YannDubs / disentangling-vae

Experiments for understanding disentanglement in VAE latent representations
Other
794 stars 146 forks source link

Error in losses explanation? #55

Closed christopher-beckham closed 4 years ago

christopher-beckham commented 4 years ago

Hi,

Looking at this part of the readme, this doesn't seem right:

Standard VAE Loss: α=β=ɣ=1. Each term is computed exactly by a closed form solution (KL between the prior and the posterior). Tightest lower bound.
β-VAEH: α=β=ɣ>1. Each term is computed exactly by a closed form solution. Simply adds a hyper-parameter (β in the paper) before the KL.
β-VAEB: α=β=ɣ>1. Same as β-VAEH but only penalizes the 3 terms once they deviate from a capacity C which increases during training.

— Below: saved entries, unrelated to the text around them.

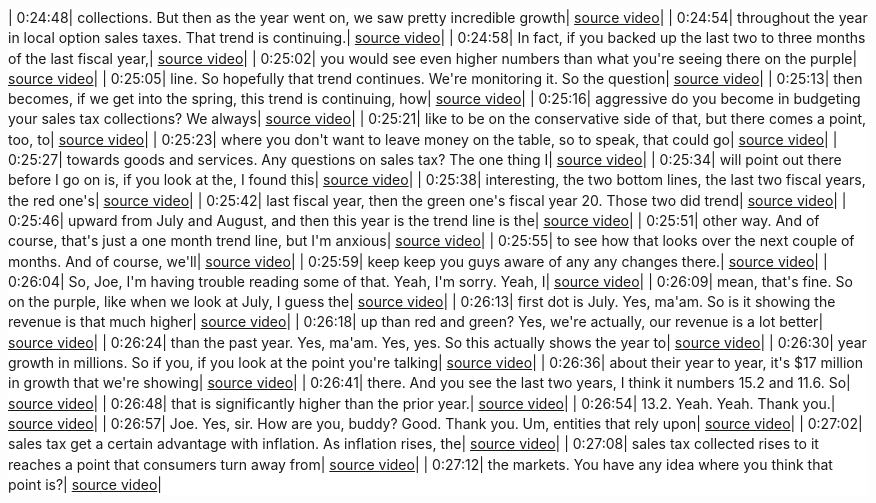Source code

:| 0:24:48| collections. But then as the year went on, we saw pretty incredible growth| [source video](https://archive.org/details/school-board-264-211117-joint-education-committee?start=1488)|
| 0:24:54| throughout the year in local option sales taxes. That trend is continuing.| [source video](https://archive.org/details/school-board-264-211117-joint-education-committee?start=1494)|
| 0:24:58| In fact, if you backed up the last two to three months of the last fiscal year,| [source video](https://archive.org/details/school-board-264-211117-joint-education-committee?start=1498)|
| 0:25:02| you would see even higher numbers than what you're seeing there on the purple| [source video](https://archive.org/details/school-board-264-211117-joint-education-committee?start=1502)|
| 0:25:05| line. So hopefully that trend continues. We're monitoring it. So the question| [source video](https://archive.org/details/school-board-264-211117-joint-education-committee?start=1505)|
| 0:25:13| then becomes, if we get into the spring, this trend is continuing, how| [source video](https://archive.org/details/school-board-264-211117-joint-education-committee?start=1513)|
| 0:25:16| aggressive do you become in budgeting your sales tax collections? We always| [source video](https://archive.org/details/school-board-264-211117-joint-education-committee?start=1516)|
| 0:25:21| like to be on the conservative side of that, but there comes a point, too, to| [source video](https://archive.org/details/school-board-264-211117-joint-education-committee?start=1521)|
| 0:25:23| where you don't want to leave money on the table, so to speak, that could go| [source video](https://archive.org/details/school-board-264-211117-joint-education-committee?start=1523)|
| 0:25:27| towards goods and services. Any questions on sales tax? The one thing I| [source video](https://archive.org/details/school-board-264-211117-joint-education-committee?start=1527)|
| 0:25:34| will point out there before I go on is, if you look at the, I found this| [source video](https://archive.org/details/school-board-264-211117-joint-education-committee?start=1534)|
| 0:25:38| interesting, the two bottom lines, the last two fiscal years, the red one's| [source video](https://archive.org/details/school-board-264-211117-joint-education-committee?start=1538)|
| 0:25:42| last fiscal year, then the green one's fiscal year 20. Those two did trend| [source video](https://archive.org/details/school-board-264-211117-joint-education-committee?start=1542)|
| 0:25:46| upward from July and August, and then this year is the trend line is the| [source video](https://archive.org/details/school-board-264-211117-joint-education-committee?start=1546)|
| 0:25:51| other way. And of course, that's just a one month trend line, but I'm anxious| [source video](https://archive.org/details/school-board-264-211117-joint-education-committee?start=1551)|
| 0:25:55| to see how that looks over the next couple of months. And of course, we'll| [source video](https://archive.org/details/school-board-264-211117-joint-education-committee?start=1555)|
| 0:25:59| keep keep you guys aware of any any changes there.| [source video](https://archive.org/details/school-board-264-211117-joint-education-committee?start=1559)|
| 0:26:04| So, Joe, I'm having trouble reading some of that. Yeah, I'm sorry. Yeah, I| [source video](https://archive.org/details/school-board-264-211117-joint-education-committee?start=1564)|
| 0:26:09| mean, that's fine. So on the purple, like when we look at July, I guess the| [source video](https://archive.org/details/school-board-264-211117-joint-education-committee?start=1569)|
| 0:26:13| first dot is July. Yes, ma'am. So is it showing the revenue is that much higher| [source video](https://archive.org/details/school-board-264-211117-joint-education-committee?start=1573)|
| 0:26:18| up than red and green? Yes, we're actually, our revenue is a lot better| [source video](https://archive.org/details/school-board-264-211117-joint-education-committee?start=1578)|
| 0:26:24| than the past year. Yes, ma'am. Yes, yes. So this actually shows the year to| [source video](https://archive.org/details/school-board-264-211117-joint-education-committee?start=1584)|
| 0:26:30| year growth in millions. So if you, if you look at the point you're talking| [source video](https://archive.org/details/school-board-264-211117-joint-education-committee?start=1590)|
| 0:26:36| about their year to year, it's $17 million in growth that we're showing| [source video](https://archive.org/details/school-board-264-211117-joint-education-committee?start=1596)|
| 0:26:41| there. And you see the last two years, I think it numbers 15.2 and 11.6. So| [source video](https://archive.org/details/school-board-264-211117-joint-education-committee?start=1601)|
| 0:26:48| that is significantly higher than the prior year.| [source video](https://archive.org/details/school-board-264-211117-joint-education-committee?start=1608)|
| 0:26:54| 13.2. Yeah. Yeah. Thank you.| [source video](https://archive.org/details/school-board-264-211117-joint-education-committee?start=1614)|
| 0:26:57| Joe. Yes, sir. How are you, buddy? Good. Thank you. Um, entities that rely upon| [source video](https://archive.org/details/school-board-264-211117-joint-education-committee?start=1617)|
| 0:27:02| sales tax get a certain advantage with inflation. As inflation rises, the| [source video](https://archive.org/details/school-board-264-211117-joint-education-committee?start=1622)|
| 0:27:08| sales tax collected rises to it reaches a point that consumers turn away from| [source video](https://archive.org/details/school-board-264-211117-joint-education-committee?start=1628)|
| 0:27:12| the markets. You have any idea where you think that point is?| [source video](https://archive.org/details/school-board-264-211117-joint-education-committee?start=1632)|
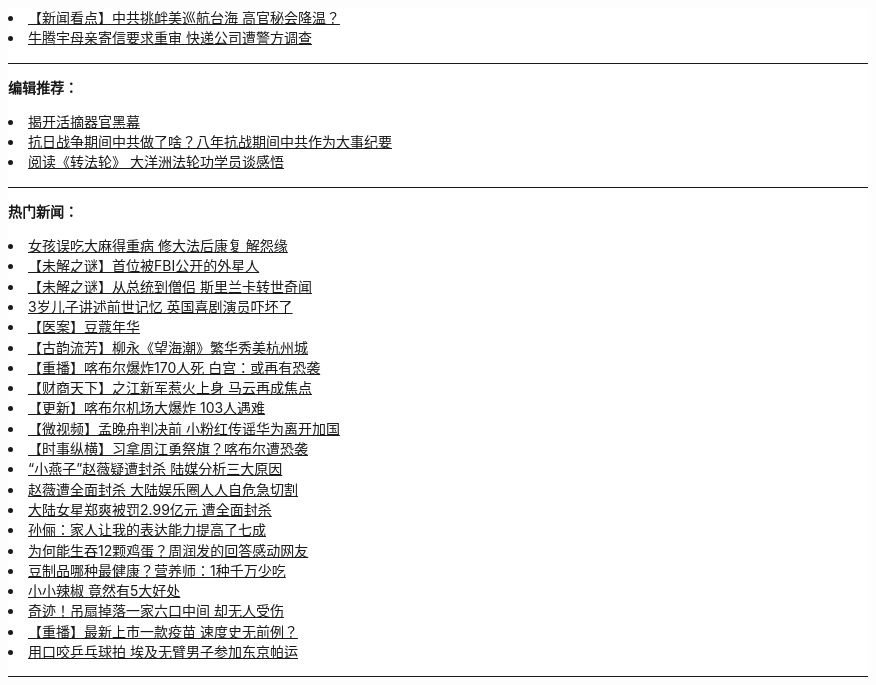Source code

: <li><a href="https://github.com/dliupw3055/djy/blob/master/gb/21/8/28/n13194518.md#1">【新闻看点】中共挑衅美巡航台海 高官秘会降温？</a></li>
<li><a href="https://github.com/dliupw3055/djy/blob/master/gb/21/8/29/n13194976.md#1">牛腾宇母亲寄信要求重审 快递公司遭警方调查</a></li>
<hr>


<strong>编辑推荐：</strong>
<li><a href="https://github.com/upjkzu3674/djy/blob/master/gb/10/4/19/n2881569.md?dfh#1" target="_blank">揭开活摘器官黑幕</a></li><li><a href="https://github.com/tsiac2612/djy/blob/master/gb/18/12/9/n10899641.md#1" target="_blank">抗日战争期间中共做了啥？八年抗战期间中共作为大事纪要</a></li><li><a href="https://github.com/tsiac2612/djy/blob/master/gb/19/1/22/n10993844.md#1" target="_blank">阅读《转法轮》 大洋洲法轮功学员谈感悟</a></li>
<hr>

<strong>热门新闻：</strong>
<li><a href="https://github.com/swmvxl310/djy/blob/master/gb/21/8/23/n13182744.md#1">女孩误吃大麻得重病 修大法后康复 解怨缘</a></li>
<li><a href="https://github.com/swmvxl310/djy/blob/master/gb/21/8/22/n13180040.md#1">【未解之谜】首位被FBI公开的外星人</a></li>
<li><a href="https://github.com/swmvxl310/djy/blob/master/gb/21/8/20/n13176918.md#1">【未解之谜】从总统到僧侣 斯里兰卡转世奇闻</a></li>
<li><a href="https://github.com/swmvxl310/djy/blob/master/gb/21/8/22/n13179166.md#1">3岁儿子讲述前世记忆 英国喜剧演员吓坏了</a></li>
<li><a href="https://github.com/swmvxl310/djy/blob/master/gb/21/6/30/n13057777.md#1">【医案】豆蔻年华</a></li>
<li><a href="https://github.com/swmvxl310/djy/blob/master/gb/21/8/27/n13193018.md#1">【古韵流芳】柳永《望海潮》繁华秀美杭州城</a></li>
<li><a href="https://github.com/swmvxl310/djy/blob/master/gb/21/8/27/n13192716.md#1">【重播】喀布尔爆炸170人死 白宫：或再有恐袭</a></li>
<li><a href="https://github.com/swmvxl310/djy/blob/master/gb/21/8/27/n13192636.md#1">【财商天下】之江新军惹火上身 马云再成焦点</a></li>
<li><a href="https://github.com/swmvxl310/djy/blob/master/gb/21/8/26/n13190015.md#1">【更新】喀布尔机场大爆炸 103人遇难</a></li>
<li><a href="https://github.com/swmvxl310/djy/blob/master/gb/21/8/26/n13189839.md#1">【微视频】孟晚舟判决前 小粉红传谣华为离开加国</a></li>
<li><a href="https://github.com/swmvxl310/djy/blob/master/gb/21/8/26/n13190567.md#1">【时事纵横】习拿周江勇祭旗？喀布尔遭恐袭</a></li>
<li><a href="https://github.com/swmvxl310/djy/blob/master/gb/21/8/26/n13190261.md#1">“小燕子”赵薇疑遭封杀 陆媒分析三大原因</a></li>
<li><a href="https://github.com/swmvxl310/djy/blob/master/gb/21/8/27/n13192869.md#1">赵薇遭全面封杀 大陆娱乐圈人人自危急切割</a></li>
<li><a href="https://github.com/swmvxl310/djy/blob/master/gb/21/8/27/n13191068.md#1">大陆女星郑爽被罚2.99亿元 遭全面封杀</a></li>
<li><a href="https://github.com/swmvxl310/djy/blob/master/gb/21/8/25/n13187964.md#1">孙俪：家人让我的表达能力提高了七成</a></li>
<li><a href="https://github.com/swmvxl310/djy/blob/master/gb/21/8/26/n13190470.md#1">为何能生吞12颗鸡蛋？周润发的回答感动网友</a></li>
<li><a href="https://github.com/swmvxl310/djy/blob/master/gb/21/8/14/n13161910.md#1">豆制品哪种最健康？营养师：1种千万少吃</a></li>
<li><a href="https://github.com/swmvxl310/djy/blob/master/gb/21/8/25/n13187556.md#1">小小辣椒 竟然有5大好处</a></li>
<li><a href="https://github.com/swmvxl310/djy/blob/master/gb/21/8/26/n13188801.md#1">奇迹！吊扇掉落一家六口中间 却无人受伤</a></li>
<li><a href="https://github.com/swmvxl310/djy/blob/master/gb/21/8/26/n13189492.md#1">【重播】最新上市一款疫苗 速度史无前例？</a></li>
<li><a href="https://github.com/swmvxl310/djy/blob/master/gb/21/8/27/n13191377.md#1">用口咬乒乓球拍 埃及无臂男子参加东京帕运</a></li>
<hr>
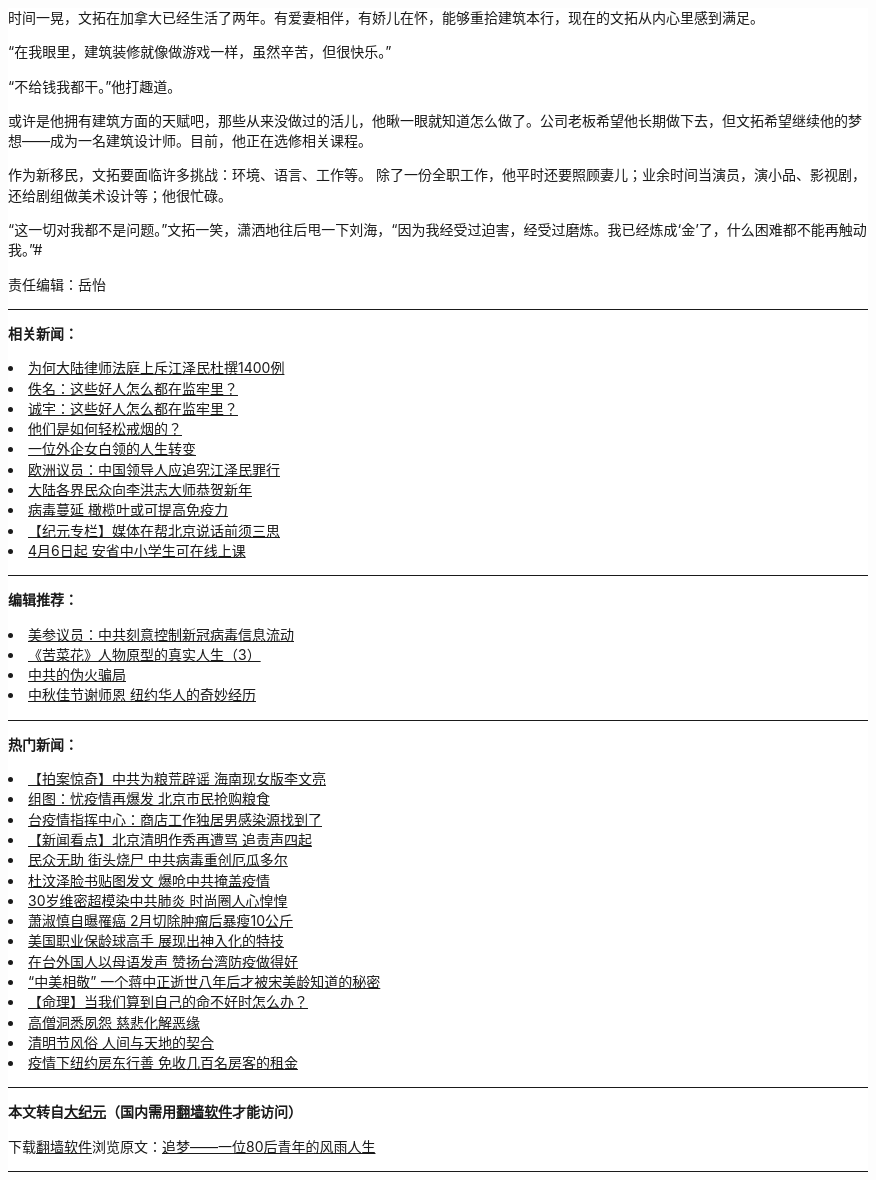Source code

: <p>时间一晃，文拓在加拿大已经生活了两年。有爱妻相伴，有娇儿在怀，能够重拾建筑本行，现在的文拓从内心里感到满足。</p>
<p>“在我眼里，建筑装修就像做游戏一样，虽然辛苦，但很快乐。”</p>
<p>“不给钱我都干。”他打趣道。</p>
<p>或许是他拥有建筑方面的天赋吧，那些从来没做过的活儿，他瞅一眼就知道怎么做了。公司老板希望他长期做下去，但文拓希望继续他的梦想——成为一名建筑设计师。目前，他正在选修相关课程。</p>
<p>作为新移民，文拓要面临许多挑战：环境、语言、工作等。 除了一份全职工作，他平时还要照顾妻儿；业余时间当演员，演小品、影视剧，还给剧组做美术设计等；他很忙碌。</p>
<p>“这一切对我都不是问题。”文拓一笑，潇洒地往后甩一下刘海，“因为我经受过迫害，经受过磨炼。我已经炼成‘金’了，什么困难都不能再触动我。”#</p>
<p>责任编辑：岳怡</p>

<hr>


<strong>相关新闻：</strong>
<li><a href="/gb/16/9/25/n8336258.md#1">为何大陆律师法庭上斥江泽民杜撰1400例</a></li>
<li><a href="/gb/16/9/27/n8343646.md#1">佚名：这些好人怎么都在监牢里？</a></li>
<li><a href="/gb/16/9/27/n8343727.md#1">诚宇：这些好人怎么都在监牢里？</a></li>
<li><a href="/gb/16/10/4/n8366128.md#1">他们是如何轻松戒烟的？</a></li>
<li><a href="/gb/16/10/19/n8410476.md#1">一位外企女白领的人生转变</a></li>
<li><a href="/gb/16/10/30/n8443166.md#1">欧洲议员：中国领导人应追究江泽民罪行</a></li>
<li><a href="/gb/16/12/27/n8638021.md#1">大陆各界民众向李洪志大师恭贺新年</a></li>
<li><a href="/gb/20/4/5/n12005935.md#1">病毒蔓延 橄榄叶或可提高免疫力</a></li>
<li><a href="/gb/20/4/5/n12005909.md#1">【纪元专栏】媒体在帮北京说话前须三思</a></li>
<li><a href="/gb/20/4/5/n12005891.md#1">4月6日起 安省中小学生可在线上课</a></li>
<hr>


<strong>编辑推荐：</strong>
<li><a href="/gb/20/2/22/n11887949.md#1">美参议员：中共刻意控制新冠病毒信息流动</a></li>
<li><a href="/gb/18/1/10/n10045322.md#1" target="_blank">《苦菜花》人物原型的真实人生（3）</a></li><li><a href="/gb/16/1/21/n4622075.md?dfh#1" target="_blank">中共的伪火骗局</a></li><li><a href="/gb/19/9/13/n11519967.md#1" target="_blank">中秋佳节谢师恩 纽约华人的奇妙经历</a></li>
<hr>

<strong>热门新闻：</strong>
<li><a href="/gb/20/4/4/n12002313.md#1">【拍案惊奇】中共为粮荒辟谣 海南现女版李文亮</a></li>
<li><a href="/gb/20/4/4/n12003758.md#1">组图：忧疫情再爆发 北京市民抢购粮食</a></li>
<li><a href="/gb/20/4/5/n12004590.md#1">台疫情指挥中心：商店工作独居男感染源找到了</a></li>
<li><a href="/gb/20/4/4/n12003664.md#1">【新闻看点】北京清明作秀再遭骂 追责声四起</a></li>
<li><a href="/gb/20/4/3/n12001279.md#1">民众无助 街头烧尸 中共病毒重创厄瓜多尔</a></li>
<li><a href="/gb/20/4/3/n12001252.md#1">杜汶泽脸书贴图发文 爆呛中共掩盖疫情</a></li>
<li><a href="/gb/20/4/4/n12003574.md#1">30岁维密超模染中共肺炎 时尚圈人心惶惶</a></li>
<li><a href="/gb/20/4/5/n12004148.md#1">萧淑慎自曝罹癌 2月切除肿瘤后暴瘦10公斤</a></li>
<li><a href="/gb/20/4/3/n12000210.md#1">美国职业保龄球高手 展现出神入化的特技</a></li>
<li><a href="/gb/20/4/5/n12004232.md#1">在台外国人以母语发声 赞扬台湾防疫做得好</a></li>
<li><a href="/gb/20/4/1/n11994730.md#1">“中美相敬” 一个蒋中正逝世八年后才被宋美龄知道的秘密</a></li>
<li><a href="/gb/20/4/1/n11994253.md#1">【命理】当我们算到自己的命不好时怎么办？</a></li>
<li><a href="/gb/20/3/27/n11981509.md#1">高僧洞悉夙怨 慈悲化解恶缘</a></li>
<li><a href="/gb/20/3/27/n11980922.md#1">清明节风俗  人间与天地的契合</a></li>
<li><a href="/gb/20/4/5/n12004356.md#1">疫情下纽约房东行善 免收几百名房客的租金</a></li>
<hr>

<strong>本文转自<a href="https://www.epochtimes.com">大纪元</a>（国内需用<a href="https://github.com/bannedbook/fanqiang/wiki">翻墙软件</a>才能访问）</strong><p>下载<a href="https://github.com/bannedbook/fanqiang/wiki">翻墙软件</a>浏览原文：<a href="https://www.epochtimes.com/gb/18/8/23/n10662102.htm">追梦——一位80后青年的风雨人生</a></p><hr>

The standard VAE is simply gamma=1 with no alpha or beta. For Beta-VAE it is simply gamma > 0 with again no alpha or beta. Did I miss something?

Thanks.

YannDubs commented 4 years ago

Hey @christopher-beckham, I think you are mixing up the KL[q(z|x) || p(z)] (which is usually written in losses for VAE), and \Sum_j KL[q(z_j) || p(z_j)] which is scaled by gamma in the readme. The key thing to understand is that KL[q(z|x) || p(z)] can be decomposed in the three terms used in the readme (cf. https://arxiv.org/abs/1802.04942 and http://approximateinference.org/accepted/HoffmanJohnson2016.pdf ).

Feel free to reopen if I misunderstood what you were saying.

christopher-beckham commented 4 years ago

Ah I see now, that makes sense. Thanks!